Cole: As enterprises become more cloud-like, they will have to contend with new concepts like multi-tenancy, service-based provisioning and metered usage. How can the management system simplify these processes?
Ramanathan: Enterprise infrastructures are indeed very similar to service provider environments. For instance, most large enterprises have different domains of control - servers may be operated by a systems team, but the applications are the responsibility of the business teams. Furthermore, the same infrastructure could support different business units and hence, multi-tenancy is an important concept that must be addressed by the management system. Metering is also a necessity since the cost of the infrastructure and its operation has to be apportioned among different business units sharing the infrastructure.

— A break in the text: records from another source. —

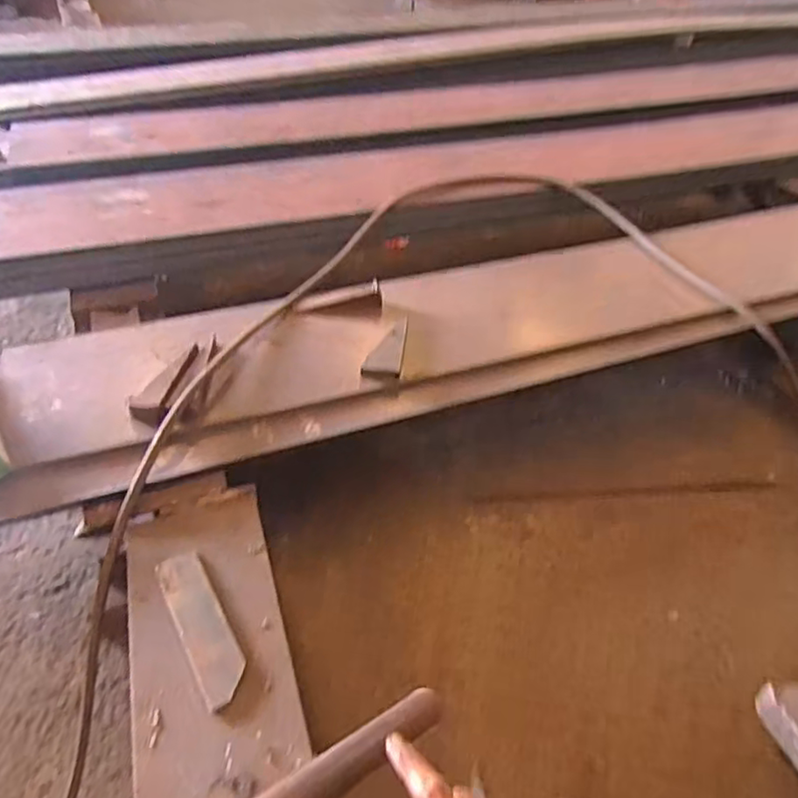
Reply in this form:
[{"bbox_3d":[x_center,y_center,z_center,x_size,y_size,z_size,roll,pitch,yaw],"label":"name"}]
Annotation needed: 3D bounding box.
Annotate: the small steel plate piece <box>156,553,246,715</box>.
[{"bbox_3d":[-0.267,0.304,0.859,0.065,0.006,0.224,-16,49,-30],"label":"small steel plate piece"}]

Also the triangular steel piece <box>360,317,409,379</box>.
[{"bbox_3d":[-0.023,-0.110,1.259,0.070,0.021,0.187,6,41,4],"label":"triangular steel piece"}]

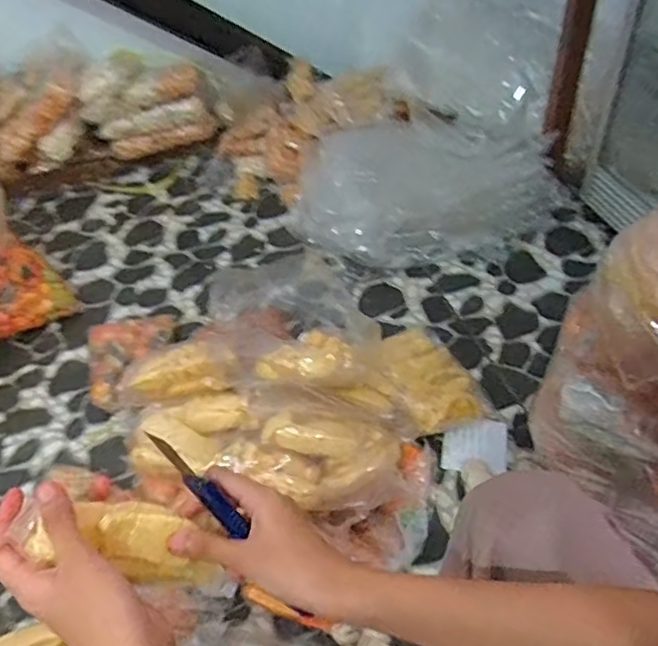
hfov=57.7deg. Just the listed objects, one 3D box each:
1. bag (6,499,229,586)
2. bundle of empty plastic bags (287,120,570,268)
[{"bbox_3d":[-0.122,0.133,0.368,0.120,0.024,0.047,26,47,-16],"label":"bag"},{"bbox_3d":[0.181,-0.267,1.201,0.503,0.171,0.267,-8,48,-1],"label":"bundle of empty plastic bags"}]

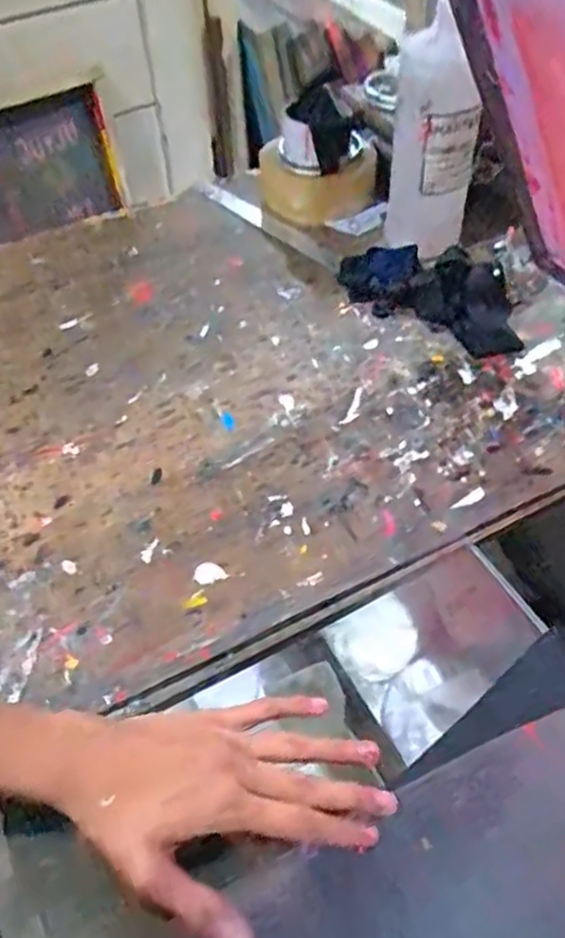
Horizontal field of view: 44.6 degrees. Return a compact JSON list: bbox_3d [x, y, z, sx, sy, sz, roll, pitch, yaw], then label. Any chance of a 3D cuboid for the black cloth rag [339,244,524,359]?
[{"bbox_3d":[0.144,-0.187,0.708,0.186,0.043,0.086,26,56,23],"label":"black cloth rag"}]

Management systems must have native support for multi-tenancy. The management system should provide users personalized views, so when a user logs in to the management system, he or she can see the services, applications or servers they are responsible for. Role-based access is also often necessary since different stakeholders have different needs.
Automated provisioning is also a requirement, particularly with the widespread adoption of cloud computing. When a cloud instance is automatically provisioned, it is necessary to install the management software agent and configure the management system console automatically so the appropriate applications are managed, and then create the necessary user views. To enable this, the management system must support a programmable API or a command line interface that can be used by orchestration systems to automate the provisioning of the systems, applications and the management software.
To support metering, management systems must collect usage information at a great degree of granularity. This information forms the basis for metering and reporting on usage.